Ciò che mi è venuto in mente è: ma è possibile che a nessuno siano venuti a noia i cliché senza i quali pare che nessun giallo possa esistere? Questa riflessione mi ha colpito particolarmente perché un classico che negli altri è spesso metaforico (lo scheletro sepolto) in questo romanzo invece è reale e dà, onestamente e senza pretestuosità, inizio alla vicenda. Ma la storia del passato sepolto che torna alla luce e determina il presente è talmente scontata e prevedibile che dovrebbe essere vietata per legge. Inoltre il più delle volte rende molto facile indovinare (o capire) la conclusione della vicenda (vedi Resa dei conti di Petros Markaris). L'altro aspetto che trovo veramente stucchevole al limite della nausea è la preponderanza dei fatti privati del detective, in questo caso Erlendur Sveinsson della polizia di Reykjavík, sfigato e pasticcione e infelice e pieno di casini famigliari a livelli preoccupanti. Perché un tizio che nella sua vita è riuscito solo a combinare pasticci dovrebbe essere capace di risolvere quelli altrui? E diciamocelo una volta buona, i Wallander e compagnia bella hanno veramente stufato. Molto meglio i razionali alla Montalbano, ma anche lì delle storie di Livia, Mimì e le sue donne, non se ne può più.
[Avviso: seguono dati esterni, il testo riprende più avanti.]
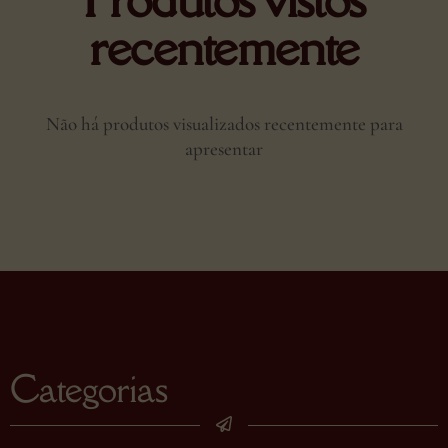
recentemente
Não há produtos visualizados recentemente para
apresentar
Categorias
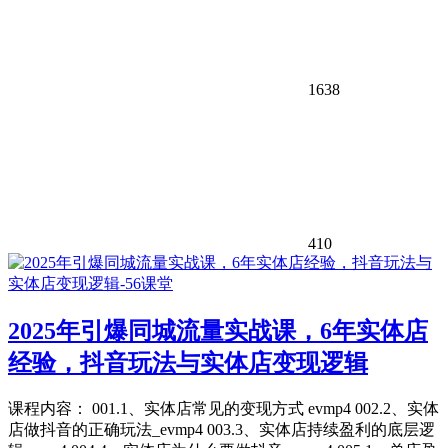
1638
410
2025年引爆同城流量实战课，6年实体店
经验，抖音玩法与实体店变现逻辑
课程内容： 001.1、实体店常见的变现方式 evmp4 002.2、实体
店做抖音的正确玩法_evmp4 003.3、实体店持续盈利的底层逻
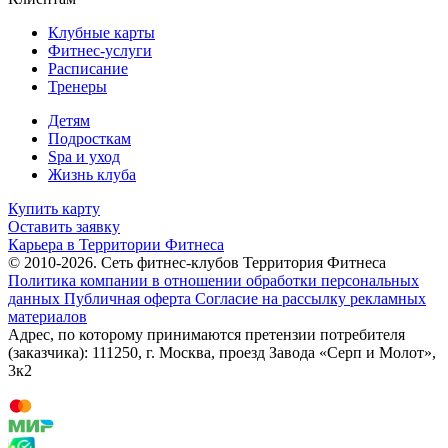
Клубные карты
Фитнес-услуги
Расписание
Тренеры
Детям
Подросткам
Spa и уход
Жизнь клуба
Купить карту
Оставить заявку
Карьера в Территории Фитнеса
© 2010-2026. Сеть фитнес-клубов Территория Фитнеса
Политика компании в отношении обработки персональных
данных
Публичная оферта
Согласие на рассылку рекламных
материалов
Адрес, по которому принимаются претензии потребителя
(заказчика): 111250, г. Москва, проезд Завода «Серп и Молот»,
3к2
Sfogata così la mia personale stufaggine, posso dire che questo La signora in verde è meglio di Sotto la città o almeno mi ha annoiato di meno. La vicenda si svolge su due piani temporali, uno nel passato di cui è protagonista una donna malmenata da un marito violento e uno nel presente, che segue le indagini di Erlendur. Leggetelo se vi piace l'argomento "violenza domestica" così alla moda (qui bisogna dire che l'autore è stato un precursore, ma direi che l'argomento è una sua fissa), se vi piace un'indagine tutta fatta di visite a vari testimoni non sempre facili da distinguere, e se riuscite a non indovinare l'assassino dalla prima volta che viene nominato. Io ho trovato molto meglio la parte ambientata nel presente, e un po' noiosa quella che segue nel passato le vicende della donna picchiata dal marito. E mi resta una domanda: ma non ci hanno sempre raccontato che sti nordici sono tanto civili? Allora non era proprio sempre vero?
La bella traduzione è di Silvia Cosimini.